鈴白・舜 & 上尾・亜衣

●ツリーに飾り付け、亜衣にも飾り付け

 クリスマスは恋人達だけのものではない。もうすぐ仲間達とのクリスマスパーティ。料理やケーキも準備したし、後はクリスマスツリーの飾り付けだけ。舜と亜衣のコンビは、仲良く踏み台を用意して、沢山のオーナメントを協力して取り付けていった。
 舜も亜衣も小柄だから、ツリーの上部の飾り付けは大変だったけれど、何とか舜はライトをツリー全体に巻き付けた。
 その横から、亜衣がオーナメントを手渡す。
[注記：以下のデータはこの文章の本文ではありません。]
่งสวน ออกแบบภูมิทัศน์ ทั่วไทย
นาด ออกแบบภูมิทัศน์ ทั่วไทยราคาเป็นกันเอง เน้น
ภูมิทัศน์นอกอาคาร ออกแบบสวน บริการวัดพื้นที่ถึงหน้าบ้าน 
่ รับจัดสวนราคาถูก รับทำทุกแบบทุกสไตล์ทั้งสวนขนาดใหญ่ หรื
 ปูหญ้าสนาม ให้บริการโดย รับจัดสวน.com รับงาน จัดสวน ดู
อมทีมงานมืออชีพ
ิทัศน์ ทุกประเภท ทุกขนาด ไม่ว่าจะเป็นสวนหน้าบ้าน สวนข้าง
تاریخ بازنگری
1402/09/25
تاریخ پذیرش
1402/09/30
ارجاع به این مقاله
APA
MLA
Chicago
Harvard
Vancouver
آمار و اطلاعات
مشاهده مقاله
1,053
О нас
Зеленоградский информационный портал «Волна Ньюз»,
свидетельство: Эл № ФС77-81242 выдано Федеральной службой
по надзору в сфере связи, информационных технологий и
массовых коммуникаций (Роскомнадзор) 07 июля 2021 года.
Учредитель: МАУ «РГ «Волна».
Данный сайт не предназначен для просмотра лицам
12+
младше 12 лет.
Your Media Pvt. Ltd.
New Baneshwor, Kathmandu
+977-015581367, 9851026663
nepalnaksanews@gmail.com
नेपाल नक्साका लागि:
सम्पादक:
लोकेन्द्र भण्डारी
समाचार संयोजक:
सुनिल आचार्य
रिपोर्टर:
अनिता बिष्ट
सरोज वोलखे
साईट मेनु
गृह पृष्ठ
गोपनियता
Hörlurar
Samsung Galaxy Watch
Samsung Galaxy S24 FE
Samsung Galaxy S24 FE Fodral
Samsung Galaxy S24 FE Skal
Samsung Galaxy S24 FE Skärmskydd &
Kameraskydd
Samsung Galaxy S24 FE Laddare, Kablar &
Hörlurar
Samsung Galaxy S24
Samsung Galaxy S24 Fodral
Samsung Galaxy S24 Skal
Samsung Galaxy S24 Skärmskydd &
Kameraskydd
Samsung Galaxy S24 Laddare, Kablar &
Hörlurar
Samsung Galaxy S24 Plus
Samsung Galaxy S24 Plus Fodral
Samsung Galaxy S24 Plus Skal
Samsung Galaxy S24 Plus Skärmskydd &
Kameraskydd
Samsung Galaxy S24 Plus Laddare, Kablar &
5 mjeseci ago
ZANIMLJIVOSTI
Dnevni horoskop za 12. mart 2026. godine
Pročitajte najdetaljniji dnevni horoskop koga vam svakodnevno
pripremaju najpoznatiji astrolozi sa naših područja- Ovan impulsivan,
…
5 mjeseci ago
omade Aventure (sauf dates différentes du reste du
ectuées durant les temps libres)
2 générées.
彼女が無言でも、舜には亜衣が何を言いたいのかわかる。楽しそうに無邪気に笑う亜衣を見て、何かこう、純真無垢な動物の赤ん坊のようだなと舜は思う。
「……今年も色々あって、あっという間だったな」
「うん、結社のみんなと一緒だとあっという間だね」
 薄紙に包まれたグラスボールをそっと取り出し、飾り付けながら亜衣も頷く。色々想い出を話し合いながら飾り付けをすると、地道な作業でもとても楽しくなってくる。
 リボンにハートがぶら下がっているオーナメントを飾り、舜は次のオーナメントを取り出す。赤地に黄色い線が入ったリボンに、銀の星がチェーンで繋がっている。
「亜衣、ちょっと来い」
 思い付いたように舜は亜衣を呼ぶ。
「……? 何、鈴白先輩」
 後で先輩の見えないところで飾ろうと、こっそり子猫のフェルトオーナメントを隠した亜衣が首を傾げる。そのまま、とことこ近付いてきた亜衣の髪に、オーナメントをつけたヘアピンを通し、ぱちんと止めてあげる。
「ん、似合う似合う」
 ニカッと笑いながら、舜は小さな鏡がついたオーナメントを亜衣に渡す。可愛いリボンを見て、舜がつけてくれて、亜衣は幸せになる。
「……♪」
 亜衣がぴょんぴょんとジャンプして、喜んでいる姿が可愛くて、舜はその頭を撫でてやる。
 自然と笑顔になる舜と亜衣。と、2人のいる部屋のチャイムが鳴る。そろそろ他の人が来たようだ。舜と亜衣は急いでツリーの仕上げを始めた。

 ちょっとしたクリスマスの一場面……二人の想い出の中に、また新たな1ページが刻まれた。